On the form, he outlined the problems he had with the tooth extraction and aftermath
(including what he described as a “hole” in another tooth) and explained that he had
learned the proper name of one of the dental defendants. He stated that it was Crielly
who put the hole in his gum and Crielly he wished to sue. Haynes explained that he
submitted a grievance about the matter, citing the January 2009 grievance attached to his
initial complaint. In his complaint, he also stated that it was dentists at the State
Correctional Institute at Somerset (SCI-Somerset), where he currently resides, who had to
fix his dental problem.
Moore again filed a motion to dismiss, noting that Haynes did not assert any new
claims against him in the amended complaint, and incorporating by reference his
previous arguments for dismissal as to him.
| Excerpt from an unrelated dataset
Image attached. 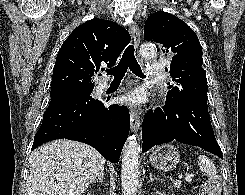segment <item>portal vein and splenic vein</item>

The District Court, noting that Haynes had
not filed a motion to amend the complaint, treated the amended complaint as a motion to
amend the complaint and denied it. The District Court noted that Haynes wished to add
two defendants who treated him at Bucks County Prison, but concluded that the
amendment would be futile because Haynes’s claims against the defendants amounted to
claims of negligence or professional malpractice that were insufficient to state a
constitutional violation. The District Court dismissed Haynes’s action.
Haynes appeals. He has filed a motion to dismiss Moore from the appeal. In his
motion, he explains that his “case was for the dentist at Buck[s] County Jail name[d]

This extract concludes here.